:: Exercise description ::
A single number is required: the count of lines in the records below that contain the word "сегодня".

○ ○ ○ ○ ○

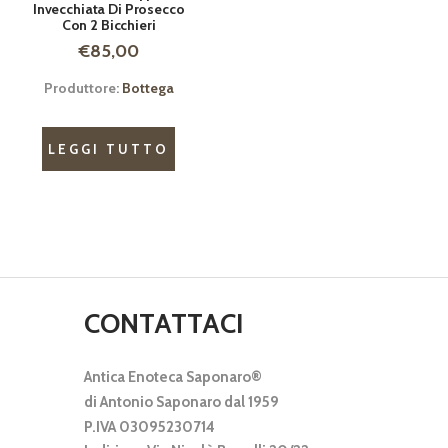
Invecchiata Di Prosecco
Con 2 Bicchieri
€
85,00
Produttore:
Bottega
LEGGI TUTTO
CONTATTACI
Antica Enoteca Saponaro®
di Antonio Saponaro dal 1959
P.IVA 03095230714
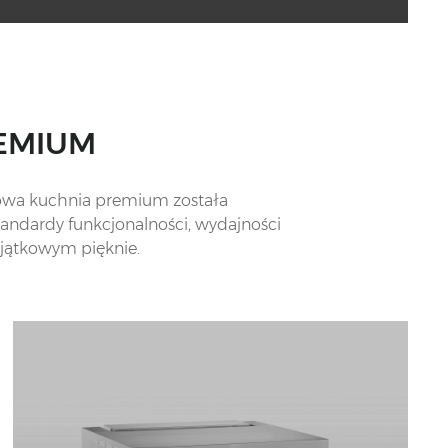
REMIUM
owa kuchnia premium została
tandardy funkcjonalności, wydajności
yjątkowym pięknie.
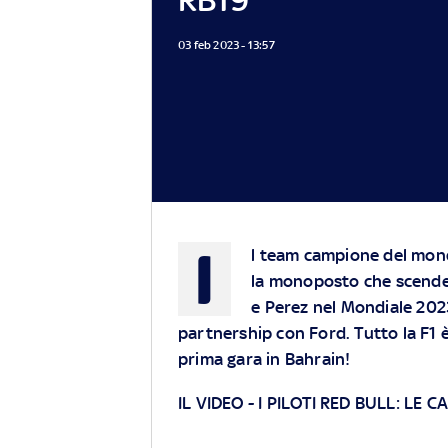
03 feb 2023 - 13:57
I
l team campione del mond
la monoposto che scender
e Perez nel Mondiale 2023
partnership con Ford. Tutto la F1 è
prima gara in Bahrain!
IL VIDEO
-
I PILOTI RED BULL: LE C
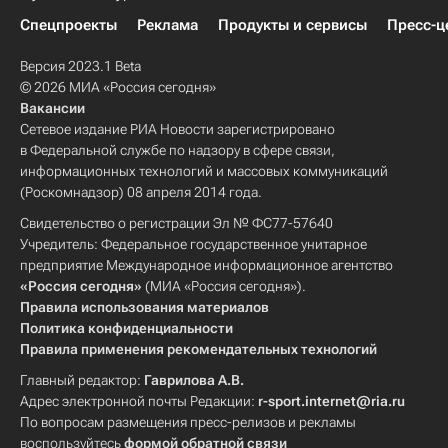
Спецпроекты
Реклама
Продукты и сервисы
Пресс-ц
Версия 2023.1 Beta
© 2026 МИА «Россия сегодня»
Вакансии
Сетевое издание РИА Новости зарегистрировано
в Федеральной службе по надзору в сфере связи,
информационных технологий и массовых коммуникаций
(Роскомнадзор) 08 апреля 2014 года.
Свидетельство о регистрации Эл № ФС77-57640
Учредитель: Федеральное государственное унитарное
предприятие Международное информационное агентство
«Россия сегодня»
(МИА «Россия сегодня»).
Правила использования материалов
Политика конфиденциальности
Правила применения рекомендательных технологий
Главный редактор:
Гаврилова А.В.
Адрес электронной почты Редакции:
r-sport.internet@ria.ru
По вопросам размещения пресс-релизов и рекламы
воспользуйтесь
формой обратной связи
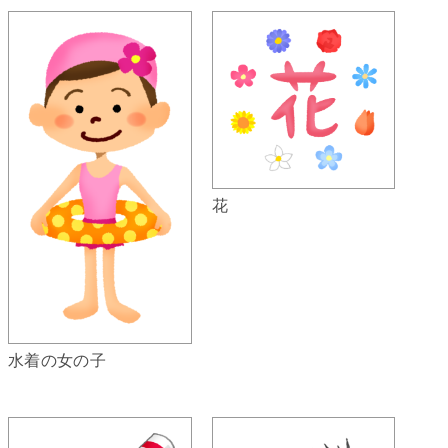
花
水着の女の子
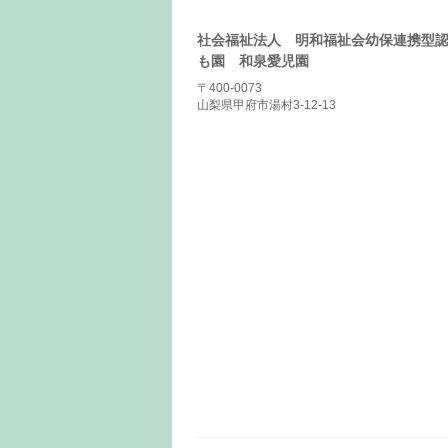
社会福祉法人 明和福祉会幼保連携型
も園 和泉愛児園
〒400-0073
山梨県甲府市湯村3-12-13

○ ○ ○ ○ ○

:: Output below ::
3